言い伝えられるところによると、徳川家康はどうも太り気味で健康を意識してか、戦国時代でも粗食だったらしい。たぶん、麦飯と故郷三河の八丁味噌が使われている味噌おにぎりを食べたんだろうなあ。

 

一方、石田三成は何を食べていたのか。共に西軍で奮戦し、親友でもあった大谷刑部がふるまったのが、臼で挽いて細かくした米を粥にした「割粥」であったそう。これは豊臣秀吉の好物でもあったと聞く。なんとなく、味噌の方が消化も良く栄養価もあるように思える。ここぞというときに力も出たのだろう。

 

天下分け目の合戦を勝利に導いたひとつの要因は味噌かもしれない。ということで今回のテーマは「家康と味噌」。

 

尾張〜稲葉〜墨俣〜大垣〜関ヶ原と美濃路コースを選んだ。

まずは、味噌串カツで、旅の先陣を切る

「黄金屋」

地元でも大人気の串カツのお店へ。串カツといえば大阪のイメージもあるが、味噌をつけて食べるのが“名古屋流”。店によってタレの味わいが異なるので、いろんな店を食べ歩き自分のお気に入りを見つけたい。今回紹介するのは「黄金屋」。秘伝のタレが地元の人の胃袋を掴んではなさない。
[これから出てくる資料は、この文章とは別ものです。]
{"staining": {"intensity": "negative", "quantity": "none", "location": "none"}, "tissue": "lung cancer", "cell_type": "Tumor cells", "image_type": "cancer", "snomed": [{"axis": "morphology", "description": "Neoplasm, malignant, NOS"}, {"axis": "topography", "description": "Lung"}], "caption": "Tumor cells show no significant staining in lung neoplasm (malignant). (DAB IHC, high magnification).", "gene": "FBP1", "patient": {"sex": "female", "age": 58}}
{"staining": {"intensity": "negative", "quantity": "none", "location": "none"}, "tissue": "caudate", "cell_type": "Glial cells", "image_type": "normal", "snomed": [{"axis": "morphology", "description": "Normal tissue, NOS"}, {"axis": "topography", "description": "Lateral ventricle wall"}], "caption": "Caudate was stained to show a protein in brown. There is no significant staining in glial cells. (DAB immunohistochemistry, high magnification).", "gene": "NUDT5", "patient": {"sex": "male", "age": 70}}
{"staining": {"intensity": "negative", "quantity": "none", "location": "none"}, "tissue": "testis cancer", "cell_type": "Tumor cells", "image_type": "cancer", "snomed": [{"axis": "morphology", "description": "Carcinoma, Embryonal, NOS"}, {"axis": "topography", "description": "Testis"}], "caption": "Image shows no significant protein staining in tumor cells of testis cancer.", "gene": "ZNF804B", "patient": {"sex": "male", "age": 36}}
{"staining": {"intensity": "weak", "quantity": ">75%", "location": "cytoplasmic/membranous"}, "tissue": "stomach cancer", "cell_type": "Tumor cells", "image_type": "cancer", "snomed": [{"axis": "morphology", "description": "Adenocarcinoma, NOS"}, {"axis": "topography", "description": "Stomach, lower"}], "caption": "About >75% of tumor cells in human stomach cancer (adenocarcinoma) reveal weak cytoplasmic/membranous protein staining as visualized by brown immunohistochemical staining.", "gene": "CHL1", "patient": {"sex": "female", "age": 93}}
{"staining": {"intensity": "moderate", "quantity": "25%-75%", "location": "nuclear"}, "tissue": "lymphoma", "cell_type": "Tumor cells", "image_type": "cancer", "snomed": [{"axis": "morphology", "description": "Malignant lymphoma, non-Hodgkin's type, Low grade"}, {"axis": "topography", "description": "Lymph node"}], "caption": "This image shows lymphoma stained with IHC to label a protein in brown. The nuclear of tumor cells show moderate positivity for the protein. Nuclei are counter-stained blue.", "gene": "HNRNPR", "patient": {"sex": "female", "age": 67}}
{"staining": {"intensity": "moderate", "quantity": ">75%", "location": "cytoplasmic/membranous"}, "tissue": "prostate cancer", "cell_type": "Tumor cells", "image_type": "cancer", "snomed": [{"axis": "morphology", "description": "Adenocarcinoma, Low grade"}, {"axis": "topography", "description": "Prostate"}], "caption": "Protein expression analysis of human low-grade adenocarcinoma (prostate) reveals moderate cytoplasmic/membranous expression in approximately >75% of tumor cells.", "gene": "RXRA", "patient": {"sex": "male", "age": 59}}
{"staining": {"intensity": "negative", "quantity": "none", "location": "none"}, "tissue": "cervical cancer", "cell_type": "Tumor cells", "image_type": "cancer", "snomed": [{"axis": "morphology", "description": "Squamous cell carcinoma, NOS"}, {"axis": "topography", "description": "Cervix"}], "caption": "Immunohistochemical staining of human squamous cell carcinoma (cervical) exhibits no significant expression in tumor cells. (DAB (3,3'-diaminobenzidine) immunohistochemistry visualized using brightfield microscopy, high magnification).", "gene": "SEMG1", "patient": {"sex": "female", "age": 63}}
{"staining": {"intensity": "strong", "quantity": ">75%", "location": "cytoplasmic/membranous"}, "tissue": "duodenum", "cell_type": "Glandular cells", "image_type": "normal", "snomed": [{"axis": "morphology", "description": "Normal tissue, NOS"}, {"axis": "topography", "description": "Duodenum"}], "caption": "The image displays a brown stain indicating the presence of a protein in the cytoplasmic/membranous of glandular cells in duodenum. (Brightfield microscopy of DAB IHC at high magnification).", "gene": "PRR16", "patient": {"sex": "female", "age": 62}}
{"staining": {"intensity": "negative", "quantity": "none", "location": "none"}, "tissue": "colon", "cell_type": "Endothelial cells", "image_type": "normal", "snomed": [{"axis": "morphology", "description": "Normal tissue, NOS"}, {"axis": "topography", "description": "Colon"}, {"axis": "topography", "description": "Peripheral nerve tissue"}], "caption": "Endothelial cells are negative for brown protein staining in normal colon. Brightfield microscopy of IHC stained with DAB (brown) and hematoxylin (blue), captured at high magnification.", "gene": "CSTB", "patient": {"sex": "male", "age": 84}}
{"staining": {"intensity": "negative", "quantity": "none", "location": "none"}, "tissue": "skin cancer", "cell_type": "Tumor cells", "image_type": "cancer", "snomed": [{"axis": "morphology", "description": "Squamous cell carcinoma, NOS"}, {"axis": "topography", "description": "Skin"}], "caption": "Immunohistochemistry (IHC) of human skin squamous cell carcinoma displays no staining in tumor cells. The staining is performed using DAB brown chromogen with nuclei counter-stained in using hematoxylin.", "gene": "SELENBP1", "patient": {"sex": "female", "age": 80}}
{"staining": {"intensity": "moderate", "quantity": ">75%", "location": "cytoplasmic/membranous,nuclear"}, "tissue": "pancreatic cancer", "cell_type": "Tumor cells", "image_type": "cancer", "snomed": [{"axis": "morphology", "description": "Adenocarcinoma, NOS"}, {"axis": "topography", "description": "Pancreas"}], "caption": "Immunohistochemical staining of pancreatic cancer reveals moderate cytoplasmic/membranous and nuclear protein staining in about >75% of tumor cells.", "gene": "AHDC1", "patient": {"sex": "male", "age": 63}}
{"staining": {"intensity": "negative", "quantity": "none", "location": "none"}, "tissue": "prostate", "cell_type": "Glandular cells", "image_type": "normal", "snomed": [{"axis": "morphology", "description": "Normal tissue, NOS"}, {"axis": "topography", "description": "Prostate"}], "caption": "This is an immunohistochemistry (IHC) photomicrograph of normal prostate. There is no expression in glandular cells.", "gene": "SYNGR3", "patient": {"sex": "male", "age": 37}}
体裁は居酒屋なので、メニューはさまざま。シロもおいしかったし、くだけたサービスもいい。地元の人にも大変人気で、店内は活気にあふれている。

翌朝は敵を知るため秀吉生誕の地である豊国神社へ

関ヶ原の合戦とは、安土桃山時代の慶長5年9月15日(1600年10月21日)に美濃国不破郡関ヶ原で行われた野戦のことだ。西に豊臣秀吉の意を酌んだ石田三成が笹尾山を陣地とし、南の松尾山に小早川秀秋、東の南宮山の頂上には毛利秀元の主力がおり、西軍は南宮山の南側裏を迂回して進む。その下の桃配山に徳川家康がいたが、東軍は南宮川の正面を進軍する。東軍、西軍の彼らはニアミスを繰り返し、雨の中天下分け目の命をかけた緊迫感があった。歴史的影響をもたらす一大合戦としてのダイナミズムに加え、知恵と武力の攻防をひもとくと実に面白い。

岐阜城に立ち寄り、15時のおやつで味噌パワーをいただく

次に訪れたのは、かつては稲葉山城と称していた、岐阜城。長良川の鵜飼も楽しんだ。

少し下にくだって荷席稲荷大明神へ。いろんな串カツ&どて焼き屋が並び賑わうこの界隈で、15時のおやつ。食べるのはもちろん味噌料理。

稲荷神社周辺の近く、千代保稲荷近辺にある串揚げのお店

小腹が空いたときに食べる味噌とくるみのおにぎりは絶品。腹持ちもいい。家康に勝利をもたらしたのはこの日本のスーパーフードかもしれない。

伊吹山を見ながら、いざ関ヶ原へ

最終目的地の関ヶ原古戦場。徳川家の葵の御紋と三成の旗印「大一大万大吉」がたなびいている。

「関ヶ原の戦い」とは何だったのか? 石田三成と小早川秀秋、徳川家康と秀吉との関係、愛憎、性格などの分析や考察を交えながら散歩をした。人は多種多様で、その状況次第で考えも変わるし、一方で良い人でも角度を変えると悪い人になる。今の時代でも立場が変われば見聞や価値観が違うのと同じだ。

 

家康は好奇心旺盛で食通だったらしい。各地で家康が好んだ食べ物があると聞く。彼の味噌以外の食文化も探してみたい。